RLJ/Image Entertainment's 1080p, AVC-encoded Blu-ray presents a faithful and enjoyable reproduction of Swica's work, with solid blacks and a nice contrast between the vivid colors of critical elements like blood and the duller tones of Woodhaven's deceptively normal everyday surface. There's some occasional color bleeding in darker scenes, although it's hard to tell whether this is a fault in the Blu-ray or inherent in the original. Strongly lit scenes (e.g., the extended hockey sequence that serves as the film's grand finale) are bright, sharp and clear. The elaborate makeup that transforms Lou into WolfCop looks impressively convincing, as does the intensely sexual makeup of his new lover (of whom I wish I could show more, but I'd run afoul of Blu-ray.com's prohibition on showing bare breasts in screenshots). Some of the other creatures look decidedly fake, and I'm sure that's on purpose.

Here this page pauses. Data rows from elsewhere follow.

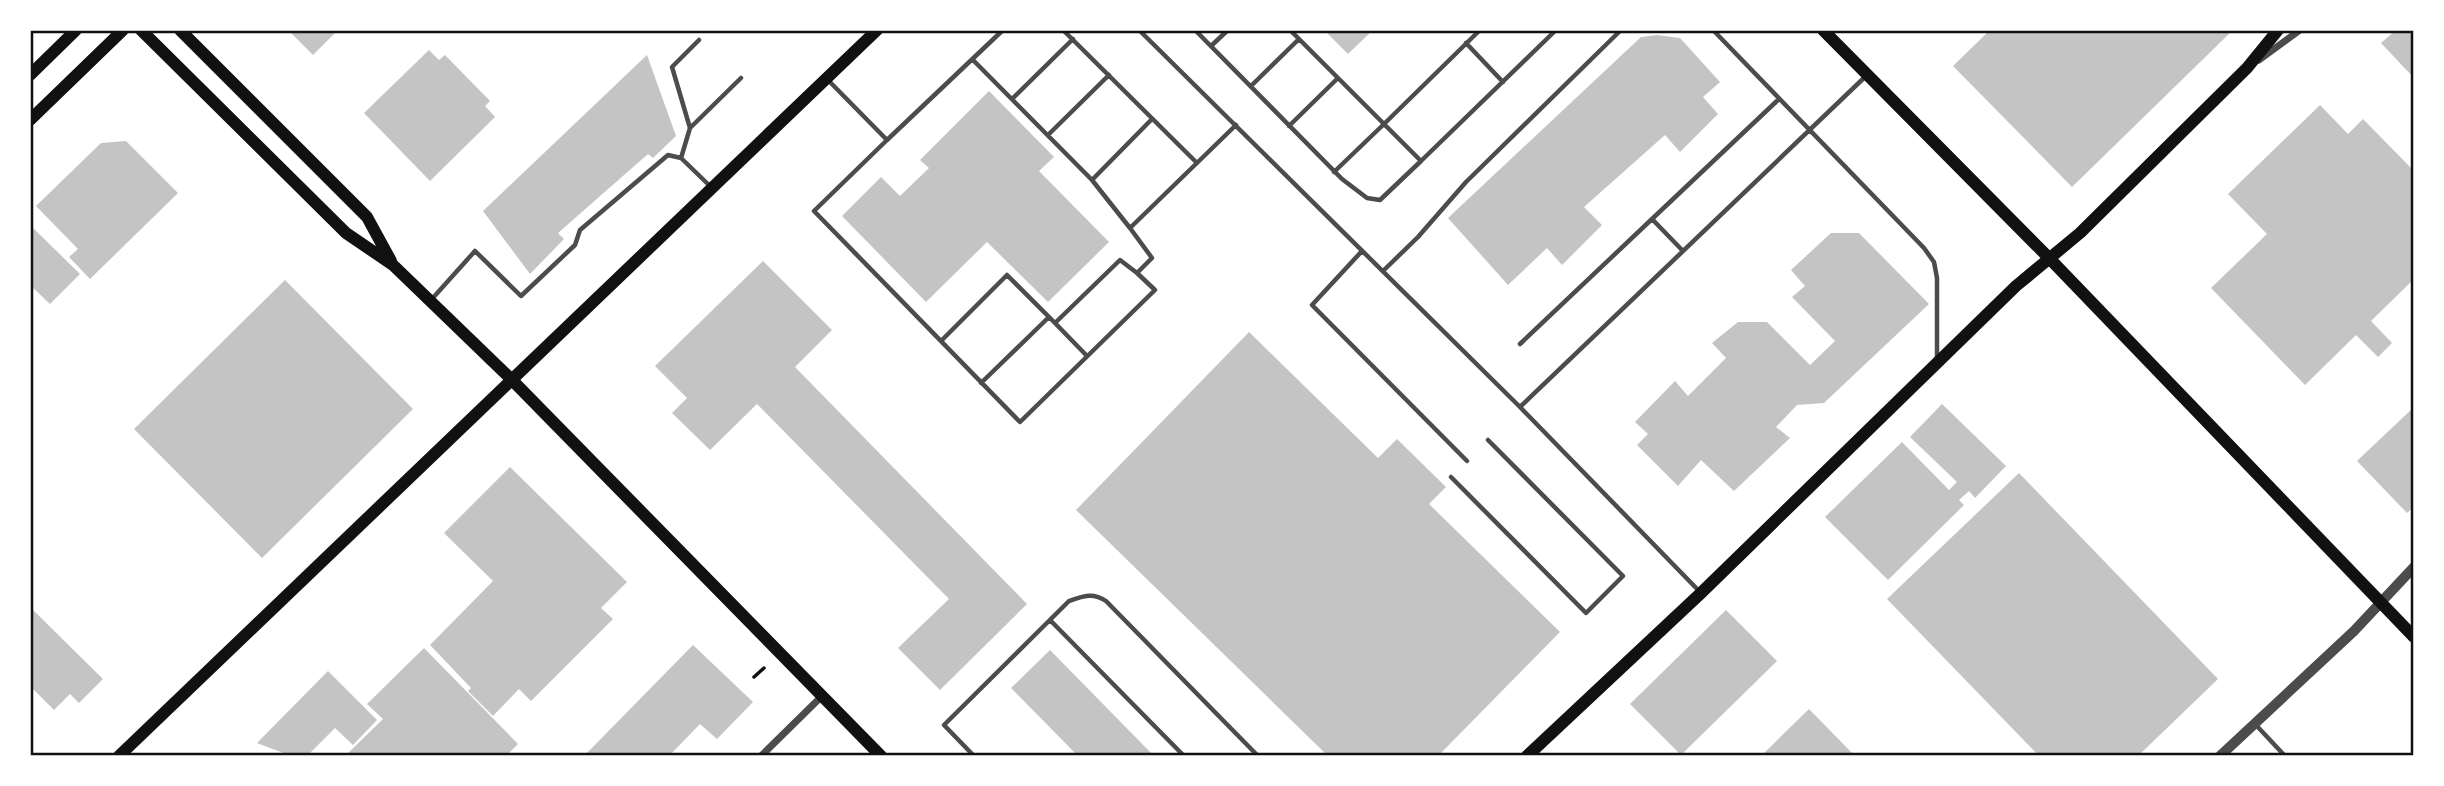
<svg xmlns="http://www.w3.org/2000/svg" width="2444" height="786" viewBox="0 0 2444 786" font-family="Helvetica,sans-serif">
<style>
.building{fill:#c4c4c4}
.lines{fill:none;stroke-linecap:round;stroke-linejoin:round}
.path{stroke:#111;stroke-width:3.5}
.service{stroke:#4c4c4c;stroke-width:4.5}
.minor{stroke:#4c4c4c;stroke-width:7}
.tertiary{stroke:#4c4c4c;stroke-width:10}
.secondary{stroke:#111;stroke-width:12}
.primary{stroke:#111;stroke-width:12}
.neatline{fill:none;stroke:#111;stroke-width:2.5}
</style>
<rect width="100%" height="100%" fill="#fff"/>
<!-- building -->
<path class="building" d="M 288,30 L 338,30 L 313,55 Z
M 1324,30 L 1373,30 L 1348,54 Z
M 1990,30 L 2233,30 L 2072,187 L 1953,66 Z
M 2396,30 L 2414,30 L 2414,78 L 2381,43 Z
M 1657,35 L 1680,38 L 1720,82 L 1703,97 L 1718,114 L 1680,152 L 1665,135 L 1584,207 L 1602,225 L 1562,265 L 1547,248 L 1508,285 L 1448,218 L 1641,37 Z
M 429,50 L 439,60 L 445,55 L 490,101 L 485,106 L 495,117 L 430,181 L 364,113 Z
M 647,55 L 676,136 L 653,158 L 648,154 L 558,233 L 564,239 L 530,274 L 483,211 Z
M 989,91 L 1054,157 L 1039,171 L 1109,242 L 1048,302 L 987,242 L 926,302 L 842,216 L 881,177 L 900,196 L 929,168 L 920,160 Z
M 2320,105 L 2348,134 L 2363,119 L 2414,171 L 2414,279 L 2371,321 L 2392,343 L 2378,357 L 2356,335 L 2305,385 L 2211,288 L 2267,234 L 2228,194 Z
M 126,141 L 178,193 L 90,279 L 69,257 L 78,249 L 36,206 L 101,143 Z
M 30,225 L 80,274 L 50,304 L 30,285 Z
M 1831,233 L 1859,233 L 1929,304 L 1824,403 L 1797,405 L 1776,427 L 1790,438 L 1734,491 L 1701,460 L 1678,486 L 1637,445 L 1648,434 L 1635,422 L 1675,381 L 1688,396 L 1726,358 L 1712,343 L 1738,322 L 1767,322 L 1810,365 L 1835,341 L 1792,297 L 1805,286 L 1791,270 Z
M 763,261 L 832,330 L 795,367 L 1027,604 L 940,690 L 898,648 L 949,599 L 757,404 L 710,450 L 672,413 L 687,398 L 655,366 Z
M 285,280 L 413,409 L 262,558 L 134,429 Z
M 1249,332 L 1378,458 L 1397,439 L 1446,487 L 1429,504 L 1560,632 L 1438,756 L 1328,756 L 1076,510 Z
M 1942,404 L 2006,466 L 1975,498 L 1969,491 L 1959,500 L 1964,505 L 1888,580 L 1825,517 L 1902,442 L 1949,490 L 1957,482 L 1910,437 Z
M 2414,407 L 2414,507 L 2407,513 L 2357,461 Z
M 510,467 L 627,582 L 601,608 L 613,619 L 531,701 L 519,689 L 493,716 L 468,691 L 471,688 L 430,645 L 493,581 L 444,533 Z
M 2019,473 L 2218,679 L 2138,756 L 2039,756 L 1887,599 Z
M 30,607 L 103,679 L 79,703 L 70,694 L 54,710 L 30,686 Z
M 1726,610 L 1777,661 L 1681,755 L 1630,704 Z
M 693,645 L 753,702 L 717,739 L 700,724 L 669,756 L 584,756 Z
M 424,648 L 518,744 L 506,756 L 345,756 L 383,719 L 367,704 Z
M 1050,650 L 1154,756 L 1078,756 L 1011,688 Z
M 328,671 L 377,720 L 353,745 L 335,728 L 307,756 L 291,756 L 257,743 Z
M 1809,709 L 1855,756 L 1761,756 Z"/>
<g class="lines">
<!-- path -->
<path class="path" d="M 754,677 L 764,668"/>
<!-- service -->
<path class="service" d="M 1063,30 L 1197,163
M 1139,30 L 1520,407
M 1195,30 L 1342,179 L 1367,198 L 1380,200 L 1421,161
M 1290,30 L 1384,124 L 1480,30
M 1713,30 L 1924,248 L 1934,262 L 1937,278 L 1937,358
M 1466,43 L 1503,82
M 1211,46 L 1228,30
M 973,60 L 1092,180 L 1130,228 L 1236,125
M 827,79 L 887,140 L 1003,30
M 1251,86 L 1299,39
M 1012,99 L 1073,39
M 1289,126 L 1338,78
M 690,128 L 672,67 L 699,40
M 1048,135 L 1109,75
M 887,140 L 814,211 L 1020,422 L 1155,290 L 1137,273 L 1152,258 L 1130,228
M 681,158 L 690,128 L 741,78
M 1334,172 L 1384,124 L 1421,161 L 1556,30
M 1092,180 L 1152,119
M 1362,251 L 1312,305 L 1467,461
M 1683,251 L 1652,219 L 1779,99
M 1383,271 L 1418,237 L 1466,182 L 1621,30
M 431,300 L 475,251 L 521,296 L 575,245 L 580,230 L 668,155 L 681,158 L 711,187
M 941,341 L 1007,275 L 1055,323
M 1520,344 L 1652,219
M 1087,356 L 1055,323 L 1120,260 L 1137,273
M 981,383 L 1049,317
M 1451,477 L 1586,613 L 1623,576 L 1488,440
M 1700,592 L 1520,407 L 1866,76
M 1050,620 L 1184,756
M 2255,724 L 2285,756
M 974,756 L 944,725 L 1069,601 C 1083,596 1093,592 1106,601 L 1258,756"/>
<!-- minor -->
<path class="minor" d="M 2259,60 L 2300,30
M 761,756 L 822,696"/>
<!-- tertiary -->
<path class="tertiary" d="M 2220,756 L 2354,631 L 2414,567"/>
<!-- secondary -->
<path class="secondary" d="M 141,30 L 346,233 L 393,265 L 511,379 L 881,756
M 180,30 L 367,217 L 391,261
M 1823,30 L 2050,259 L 2414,637
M 30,75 L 76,30
M 30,120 L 123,30"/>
<!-- primary -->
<path class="primary" d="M 119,756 L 877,30
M 1527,756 L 1701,593 L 2016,286 L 2080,233 L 2247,68 L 2278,30"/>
</g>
<!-- border -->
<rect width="2444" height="786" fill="none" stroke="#ffffff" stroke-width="63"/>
<rect x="32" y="32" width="2380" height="722" class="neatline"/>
</svg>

RLJ/Image continues to use BD-25s wherever it can get away with it, but Another WolfCop's short running time of 79 minutes has allowed it to achieve an average bitrate of 22.99 Mbps, which isn't bad for digitally originated material. The encode appears to be capable.

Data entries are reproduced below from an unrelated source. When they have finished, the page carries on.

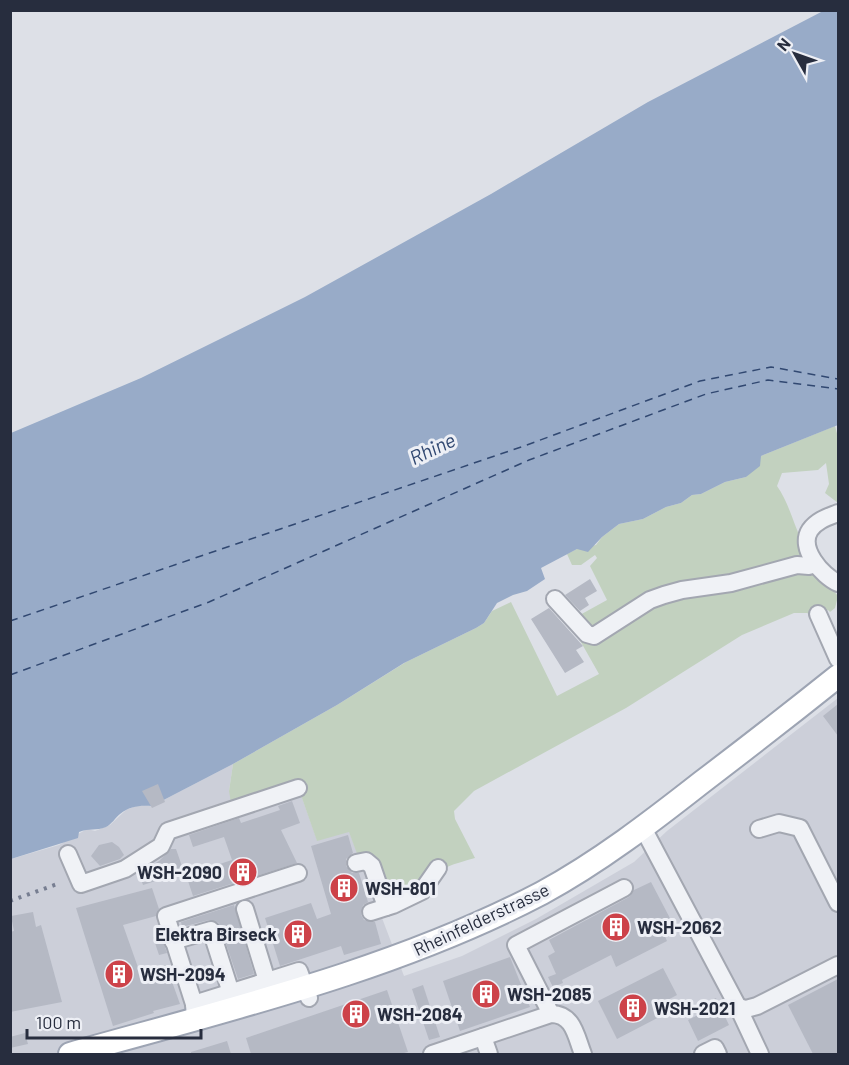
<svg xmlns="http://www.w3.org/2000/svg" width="849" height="1065" viewBox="0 0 849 1065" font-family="Barlow,sans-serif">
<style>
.built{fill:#cccfd9}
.green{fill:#c2d1bf}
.water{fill:#98abc8}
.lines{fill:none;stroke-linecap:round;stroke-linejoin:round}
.ferry{stroke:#314871;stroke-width:1.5;stroke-dasharray:8 6;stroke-linecap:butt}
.building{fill:#b5b9c4}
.minor-casing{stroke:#a3a7b1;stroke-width:20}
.major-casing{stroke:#9da4b3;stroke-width:26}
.minor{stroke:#f0f2f6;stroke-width:16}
.major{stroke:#fff;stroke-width:22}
.rail{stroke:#777e91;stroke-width:4;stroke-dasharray:3 6;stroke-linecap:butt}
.labels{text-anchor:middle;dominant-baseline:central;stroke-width:6;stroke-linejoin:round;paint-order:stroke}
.poi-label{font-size:18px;font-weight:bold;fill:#272d3e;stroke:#edeff5;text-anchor:start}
.street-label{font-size:18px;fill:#272d3e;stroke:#edeff5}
.water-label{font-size:20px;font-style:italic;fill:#314871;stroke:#edeff5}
</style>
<rect width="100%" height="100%" fill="#dde0e7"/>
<path class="built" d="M838,698V1054H11V859L59,845L87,829L95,831L110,825L126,810L138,805L152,806L233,764L229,791L296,781L317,840L349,831L404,976L462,956L536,919L634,862L667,831Z"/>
<path class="green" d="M835,426L838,437V503L825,493L829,484L826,463L818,470L782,473L777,486C789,503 793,523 802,541C811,560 824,581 838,596L835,608L830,612L828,610L814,617L807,613H794L742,635L626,708L474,791L454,811L455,819L475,858C465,861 456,863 447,867C427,876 410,896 388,898L359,859L349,832L317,841L296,781L231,803L229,791L233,764L337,705L406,662L476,628L484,623L492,611L511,602L557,696L599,674L569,621L607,600L590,566L597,558L595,555L581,565H572L567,554L577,549L596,545L602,537L619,524L643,519L666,507L681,503L692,495L701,494L725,482L746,477L761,456Z"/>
<path class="water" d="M823,11H838V425L761,456L760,466L746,477L725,482L701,494L692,495L681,503L666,507L643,519L619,524L602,537L588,552L577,549L541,568L545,579L527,591L513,595L497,603L484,623L476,628L404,663L337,705L233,764L152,806C140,805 130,806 120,814C115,818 112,824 106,827C96,831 89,828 79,832L78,838L11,859V433L141,378L305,297L491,194L648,102Z"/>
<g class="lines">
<g class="ferry">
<path d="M10,621L524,446L700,381L771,367L838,379"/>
<path d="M10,675L209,602L529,460L706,394L768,380L838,389"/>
</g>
</g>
<g class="building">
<path d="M590,579L597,591L585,598L589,605L580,611L565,595Z"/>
<path d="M549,608L583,646L576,650L584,662L565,673L531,619Z"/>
<path d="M838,704V736L823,716Z"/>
<path d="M158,784L165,802L152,808L142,791Z"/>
<path d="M292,801L300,823L281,830L297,863L193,896L186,875L232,860L224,837L193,847L189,835L239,818L241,823L280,810L278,806Z"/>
<path d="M348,835L353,853L346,859V866L352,873H359L368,902L363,905L361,915L364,920L375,922L381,944L344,955L341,946L280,966L265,918L311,903L317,919L331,914L311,846Z"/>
<path d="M112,842L119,847L124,855L120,859L100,866L91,856L99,845Z"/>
<path d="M171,849H176L184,872L143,885L139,873L159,861Z"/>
<path d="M651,882L673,924L662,930L667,941L616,967L611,955L562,980L563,983L553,987L548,977L556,974L548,956L555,952L549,940L629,897L634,890Z"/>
<path d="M152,888L159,909L156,916L123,925L140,973L166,965L180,1004L153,1011L154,1013L113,1026L76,908Z"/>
<path d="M234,905L254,974L238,979L219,923L209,920L182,927L181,922Z"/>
<path d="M33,912L36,927L41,925L62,1002L10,1012V932L14,931L11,916Z"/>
<path d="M161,935L167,953L159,955L153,937Z"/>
<path d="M510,957L530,1007L460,1031L443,981Z"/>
<path d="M663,968L677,995L662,1003L667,1013L617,1039L598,1001Z"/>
<path d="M838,979V1054H813L788,1005Z"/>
<path d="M423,985L440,1037L429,1040L412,989Z"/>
<path d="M387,990L408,1052L400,1054H251L246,1038Z"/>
<path d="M716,998L729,1025L698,1041L688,1020L704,1012L701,1005Z"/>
<path d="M25,1033L28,1044L10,1048V1037Z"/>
<path d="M227,1041L231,1054H191V1052Z"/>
</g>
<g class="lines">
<g class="minor-casing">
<g id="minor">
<path d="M838,513C828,517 817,520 810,530C798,548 822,576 838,583"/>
<path d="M555,599L587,634L594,636L650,600L664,595L682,590L731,583L797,565L809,566L815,564"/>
<path d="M818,614L838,659"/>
<path d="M643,828L738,1007L760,1054"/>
<path d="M759,829L779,823L800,828L838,903"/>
<path d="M68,854L81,884L125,869L161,846L168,831L298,788"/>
<path d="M356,863L366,861L372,866L386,907"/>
<path d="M245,909L267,981"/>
<path d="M371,912L393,905L422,891L438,868"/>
<path d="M173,941L211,930L231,993"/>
<path d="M194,1004L299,971L309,998"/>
<path d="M738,1007L746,1009L757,1006L838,965"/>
<path d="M551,1014L516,945L624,888"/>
<path d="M195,1019L194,1004L166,916L298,873"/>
<path d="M483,1037L489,1054"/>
<path d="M432,1054L551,1014C574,1014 576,1037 583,1054"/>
<path d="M703,1054L715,1048L718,1054"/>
</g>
</g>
<g class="major-casing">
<path id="major" d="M70,1054C230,1009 395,970 542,893C599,862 651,822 702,782C748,747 793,712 838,676"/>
</g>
<use href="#minor" class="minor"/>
<use href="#major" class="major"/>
<path class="rail" d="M10,901L60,883"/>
</g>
<defs>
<g id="building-disc" transform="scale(1.5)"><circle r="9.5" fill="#cd4249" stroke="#edeff5"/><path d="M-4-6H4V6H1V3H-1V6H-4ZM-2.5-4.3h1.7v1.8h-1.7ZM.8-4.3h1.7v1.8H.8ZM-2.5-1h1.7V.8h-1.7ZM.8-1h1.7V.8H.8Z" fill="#fff"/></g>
</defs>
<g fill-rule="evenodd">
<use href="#building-disc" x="243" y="872"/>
<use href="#building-disc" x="344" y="888"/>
<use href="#building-disc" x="616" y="927"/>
<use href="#building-disc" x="298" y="934"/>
<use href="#building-disc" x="119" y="974"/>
<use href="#building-disc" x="486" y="994"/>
<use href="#building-disc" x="633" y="1008"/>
<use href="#building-disc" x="356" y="1014"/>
</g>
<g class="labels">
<g class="poi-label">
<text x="222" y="872" text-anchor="end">WSH-2090</text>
<text x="365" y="888">WSH-801</text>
<text x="637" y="927">WSH-2062</text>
<text x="277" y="934" text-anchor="end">Elektra Birseck</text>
<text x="140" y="974">WSH-2094</text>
<text x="507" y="994">WSH-2085</text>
<text x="654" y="1008">WSH-2021</text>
<text x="377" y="1014">WSH-2084</text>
</g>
<g class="street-label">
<text transform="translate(481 919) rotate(-25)">Rheinfelderstrasse</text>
</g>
<g class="water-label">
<text transform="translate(432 448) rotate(-25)">Rhine</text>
</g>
</g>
<rect width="849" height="1065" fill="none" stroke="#272d3e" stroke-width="24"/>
<g transform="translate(795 54) rotate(310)" stroke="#edeff5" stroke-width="4.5" paint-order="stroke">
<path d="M0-4.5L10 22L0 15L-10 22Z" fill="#272d3e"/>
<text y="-9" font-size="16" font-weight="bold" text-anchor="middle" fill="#272d3e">N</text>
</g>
<path d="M27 1029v9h174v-9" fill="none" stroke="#272d3e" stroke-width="3"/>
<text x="36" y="1029" font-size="18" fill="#272d3e" stroke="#edeff5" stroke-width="4.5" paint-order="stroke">100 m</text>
</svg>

Another WolfCop Blu-ray Movie, Audio Quality  4.0 of 5

Another WolfCop's 5.1 sound mix, encoded in lossless DTS-HD MA, can't compete with big-budget studio efforts, but it supplies all the necessary oomph that the story needs, particularly in the film's explosive finale. The surrounds are used sparingly but effectively to expand the listening space, and the track is filled with plenty of icky audio elements to complement the gross-out visual effects (almost entirely practical rather than digital). Composer Toby Bond and the Canadian heavy metal band Shooting Guns resume their scoring duties from WolfCop, and their work hits just the right grindhouse note.


Another WolfCop Blu-ray Movie, Special Features and Extras  2.5 of 5

The extras are short and promotional, but taken as a whole, they're more informative about the making of the film, and the spirit behind it, than the bland EPKs typically prepared by today's Hollywood studios. The single most important fact: Another WolfCop was shot in seventeen (17) days, which, when you consider the complexity of the stunts and effects, is a sad comment on the inflated budgets and protracted shoots that have become routine in the mainstream film industry.

  • The Making of Another WolfCop (1080p; 1.78:1; 4:13).


  • Friends and Foes: Meet the Cast (1080p; 1.78:1; 5:57).


  • The Monster Shop: Special FX (1080p; 1.78:1; 6:55).


  • Shoot or Die! Surviving on Set (1080p; 1.78:1; 7:26).


  • "Barn Burner" Music Video by Shooting Guns (1080p; 1.78:1; 2:52): Instrumental, with footage of WolfCop in the countryside shot specifically for the video.


  • Introductory Trailers: At startup, the disc plays trailers for the original WolfCop, Mayhem, All Cheerleaders Die and A Christmas Horror Story.


Another WolfCop Blu-ray Movie, Overall Score and Recommendation  3.5 of 5

Another WolfCop is a worthy sequel and a gift to fans of horror comedy. It accomplishes exactly what it sets out to do and does so with panache (and my feature rating reflects that). I don't relish this style of filmmaking as much as I used to when Rick Baker, John Landis, Dick Smith, David Cronenberg and many lesser talents dominated it, but I know worthy successors when I see them. Lowell Dean and his creative partners are the real deal—fitting successors in the art of splattery cinema with a comic edge. For those who appreciate this sort of thing, highly recommended.